The Islamic State (IS) group said it was behind Friday’s attack which killed seven Christians returning from a visit to the desert cemetery of Saint Samuel that was also targeted in 2017.
A security source said another seven people were wounded in the shootings near the city of Minya.
Hundreds of angry Copts gathered in and around Minya’s Prince Tadros church from dawn for the funeral of six victims, under heavy guard by masked security personnel.
The seventh victim, an Anglican, was buried Friday evening in a village outside Minya.
After Saturday’s prayers, the bodies were carried out in white coffins bearing wreaths of white flowers, amid shouts of “with our souls, with our blood, we will defend the cross!”
They were being buried in a nearby Coptic cemetery.
“We will not forget the promises of officials, including the president of the republic, that the criminals will be punished,” Bishop Makarios of Minya said in an address to mourners.
Members of the crowd, however, booed as he thanked security officials.
Many Copts accuse authorities for not doing enough to protect them, following a string of attacks that have killed over 100 members of their community since 2011.
– Fear of further attacks –
Dozens of victims’ family members had waited throughout Friday night outside Minya’s main hospital to receive the bodies for burial.
An elderly woman wept for her dead son and wailed as she sat on the ground outside the hospital morgue.

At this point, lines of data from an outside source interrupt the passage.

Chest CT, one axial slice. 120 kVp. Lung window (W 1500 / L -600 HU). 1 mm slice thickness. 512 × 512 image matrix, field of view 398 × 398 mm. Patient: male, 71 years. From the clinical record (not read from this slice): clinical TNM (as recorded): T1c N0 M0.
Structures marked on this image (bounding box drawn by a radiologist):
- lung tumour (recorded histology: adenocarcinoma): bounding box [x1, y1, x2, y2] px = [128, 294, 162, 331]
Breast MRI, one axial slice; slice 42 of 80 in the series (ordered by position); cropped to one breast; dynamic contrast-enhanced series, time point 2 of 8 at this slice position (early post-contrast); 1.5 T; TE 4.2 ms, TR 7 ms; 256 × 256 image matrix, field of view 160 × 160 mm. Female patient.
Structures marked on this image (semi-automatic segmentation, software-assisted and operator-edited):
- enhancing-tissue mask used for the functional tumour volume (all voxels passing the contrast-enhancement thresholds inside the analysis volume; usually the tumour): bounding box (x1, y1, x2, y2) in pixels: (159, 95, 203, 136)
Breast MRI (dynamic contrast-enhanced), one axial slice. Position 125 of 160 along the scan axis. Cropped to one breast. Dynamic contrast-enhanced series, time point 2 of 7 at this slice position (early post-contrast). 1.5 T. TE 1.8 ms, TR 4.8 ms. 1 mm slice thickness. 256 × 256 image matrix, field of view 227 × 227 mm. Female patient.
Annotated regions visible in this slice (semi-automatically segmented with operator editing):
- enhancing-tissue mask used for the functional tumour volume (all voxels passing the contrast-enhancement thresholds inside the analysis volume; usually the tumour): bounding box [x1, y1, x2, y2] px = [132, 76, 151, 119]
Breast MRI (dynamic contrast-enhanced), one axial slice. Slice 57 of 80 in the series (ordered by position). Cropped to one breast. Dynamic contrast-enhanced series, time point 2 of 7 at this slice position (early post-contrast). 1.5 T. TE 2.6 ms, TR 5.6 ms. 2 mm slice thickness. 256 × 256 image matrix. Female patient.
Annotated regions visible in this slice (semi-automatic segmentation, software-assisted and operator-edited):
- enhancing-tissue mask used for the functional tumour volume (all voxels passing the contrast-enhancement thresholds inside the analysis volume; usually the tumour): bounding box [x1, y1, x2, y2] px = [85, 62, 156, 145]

“He was the best child… I’ll never see him again,” she said, as other mourners rushed to carry a coffin to an ambulance to be taken to a church for a funeral.
Security forces remained on the alert outside the hospital for fear of further attacks, while roads were blocked to the scene of the shooting.
Bishop Makarios visited the hospital to try to comfort mourners.
Another Coptic cleric, asking not to be named, told AFP around 24 people had escaped the attack unharmed and spent the night at a church in a nearby village.